- [PROBLEM DESCRIPTION] Count the lines in the entries below that contain the string "chart", with case significant. Reply with the number alone.

BEGIN PROVIDED DATA

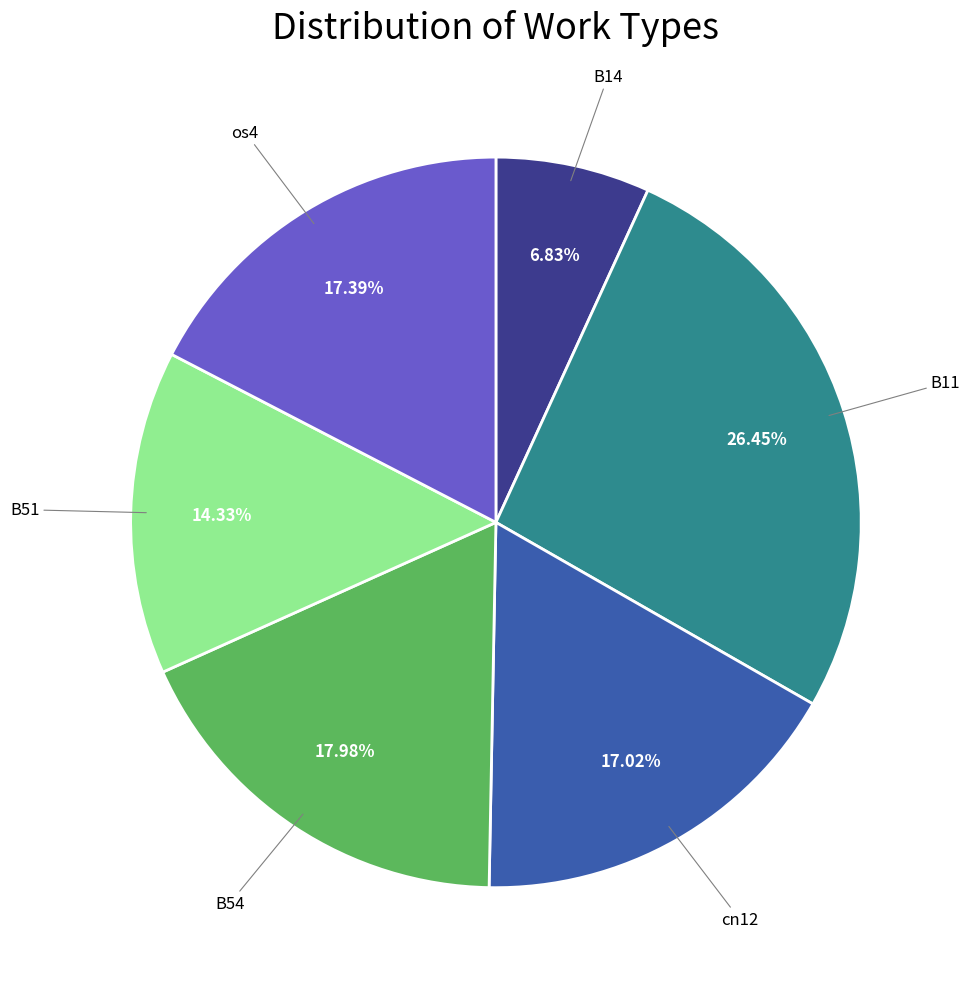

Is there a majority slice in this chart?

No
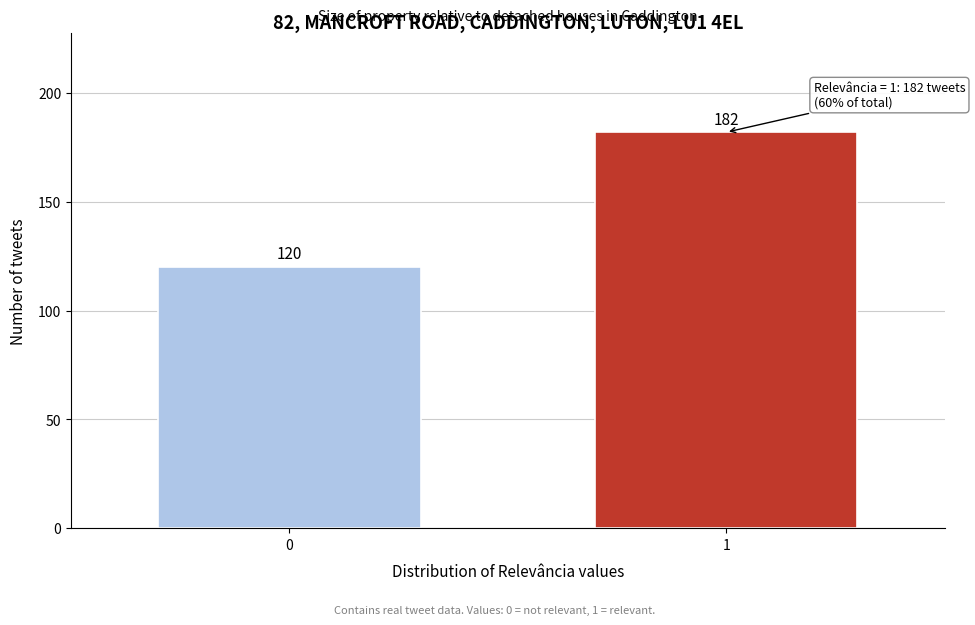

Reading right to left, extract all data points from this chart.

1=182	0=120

END PROVIDED DATA
BEGIN PROVIDED DATA

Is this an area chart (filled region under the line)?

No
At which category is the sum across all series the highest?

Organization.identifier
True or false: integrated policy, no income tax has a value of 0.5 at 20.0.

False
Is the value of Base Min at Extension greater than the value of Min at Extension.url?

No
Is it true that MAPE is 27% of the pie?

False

END PROVIDED DATA

- [RESPONSE AREA] 3